START Dataset content
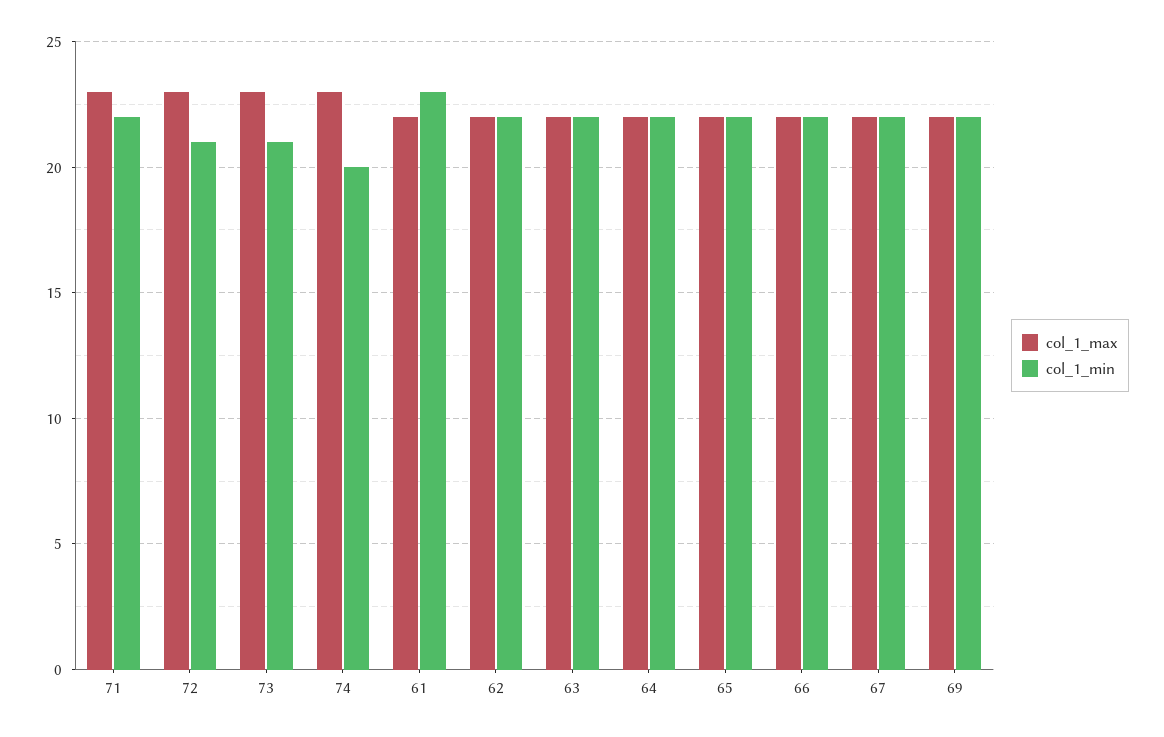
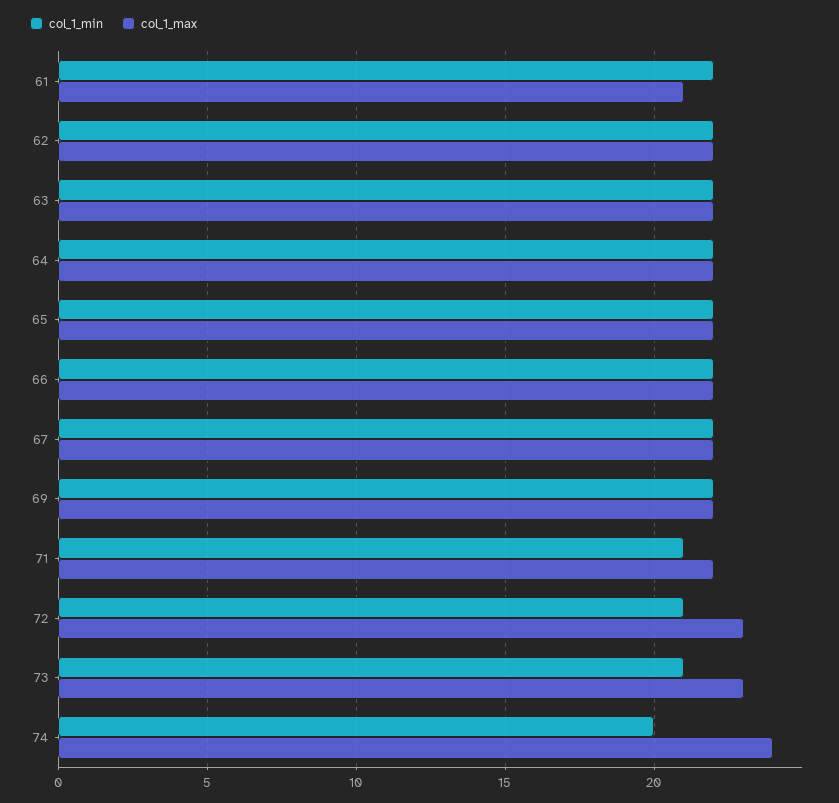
  {
    "col_1_max": {
-     "71": 23,
+     "71": 22,
      "72": 23,
      "73": 23,
-     "74": 23,
+     "74": 24,
-     "61": 22,
+     "61": 21,
      "62": 22,
      "63": 22,
      "64": 22,
      "65": 22,
      "66": 22,
      "67": 22,
      "69": 22
    },
    "col_1_min": {
-     "71": 22,
+     "71": 21,
      "72": 21,
      "73": 21,
      "74": 20,
-     "61": 23,
+     "61": 22,
      "62": 22,
      "63": 22,
      "64": 22,
      "65": 22,
      "66": 22,
      "67": 22,
      "69": 22
    }
  }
END Dataset content
The result should be the full set of entries above, restated exactly and without images.

Your response:
  {
    "col_1_max": {
-     "71": 23,
+     "71": 22,
      "72": 23,
      "73": 23,
-     "74": 23,
+     "74": 24,
-     "61": 22,
+     "61": 21,
      "62": 22,
      "63": 22,
      "64": 22,
      "65": 22,
      "66": 22,
      "67": 22,
      "69": 22
    },
    "col_1_min": {
-     "71": 22,
+     "71": 21,
      "72": 21,
      "73": 21,
      "74": 20,
-     "61": 23,
+     "61": 22,
      "62": 22,
      "63": 22,
      "64": 22,
      "65": 22,
      "66": 22,
      "67": 22,
      "69": 22
    }
  }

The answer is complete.